We made a "Stake Punch" out of a 4 ft piece of 1-1/2 round stock - drill a 3/8 hole in the end and insert a piece of sharpened drill rod. Punches through the light stuff, but if there's 6" of frost, forget it. Not much fun if you're setting 1000 decoys.
If you've got sillosocks, you can run the wire down the middle of a piece of corn stubble real easy.


----------



## Wulffhunter (Dec 12, 2011)

If its tilled ground find the furrow and try to push the stake down in between there. Sometimes there's moisture or space in between dirt clods and stakes going easy. Or if its rock hard just push them wherever you can. Corn stalks work but you get lines of decoys if you're not careful.


----------



## fowlnfins (Dec 4, 2004)

Using primarily SS but have had situations where would have liked to have something more sturdy to not get those lines. Thinking stainless steel for 100 or so so that can get away from that. Thanks for all the replies. Fowlnfins.


----------



## fowlfreak (Apr 15, 2013)

how are the stakes for avian x fullbodies?


----------



## WLDuckBuster (Dec 16, 2008)

Hammerdrill and a 3/8 bit(milwaukee fuel can get about 500 holes on a battery). is what we use for our FB and white rocks

one guy drill one guy stick stake/decoy switch after 40-50 holes oke:

im going to try to make a slide hammer deal where i can stand up


----------



## fieldgeneral (Feb 12, 2013)

NC Ducker said:


> if its just freezing or just thawing silosock stakes work the best. if it is frozen solid like rock it sucks with anything.
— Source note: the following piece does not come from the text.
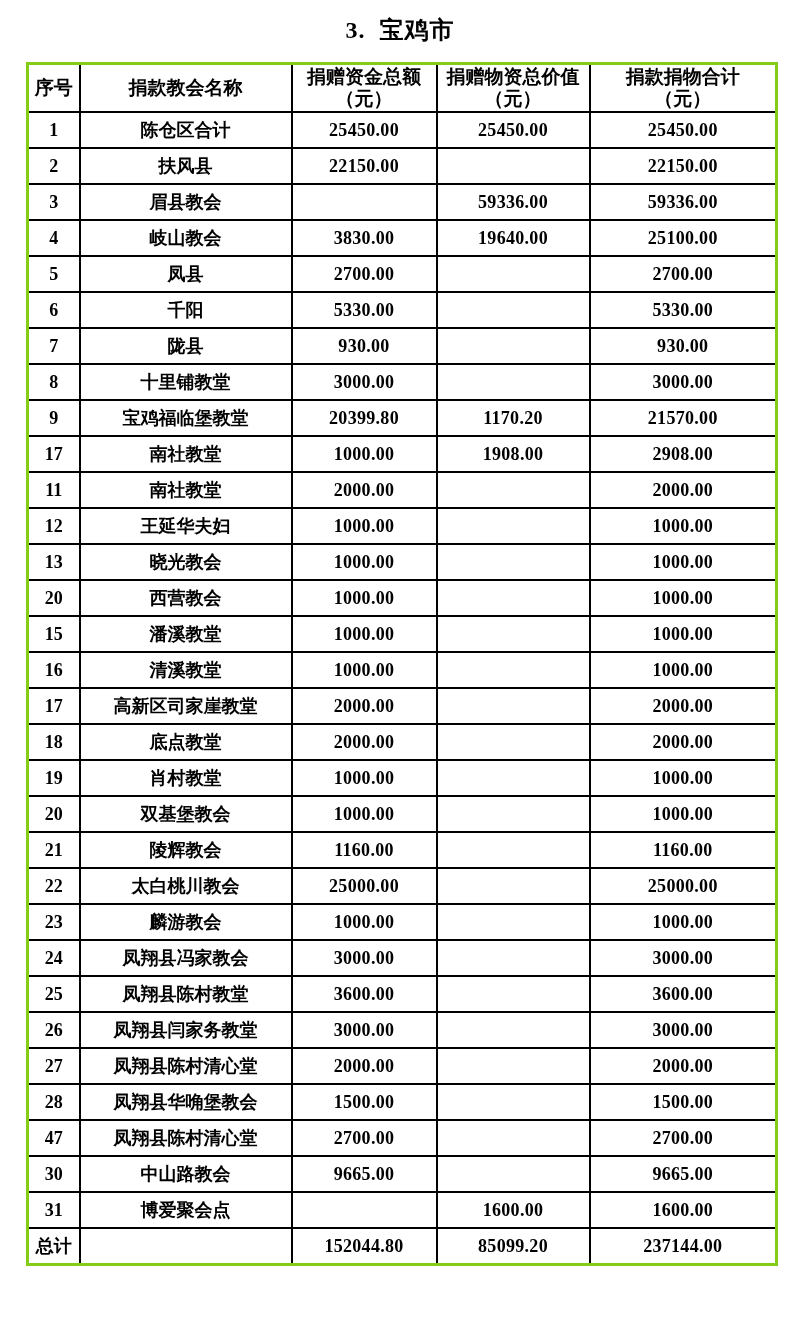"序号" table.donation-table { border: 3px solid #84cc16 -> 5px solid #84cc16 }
I have heard of guys taking a generator and hammerdrill in the field. 1/4 inch stakes, i use a cordless drill or home made punches when im adjusting a few. when we are setting a whole spraed rubber or plastic hammers . you will mess up 2- 10 per cent of your caps the first time and 1-5 percent each time after that. if they have caps. the very best advice i can give you is, in the spring, if you are hunting frozen ground, you are in the wrong geese!


X2 on the last sentence.


----------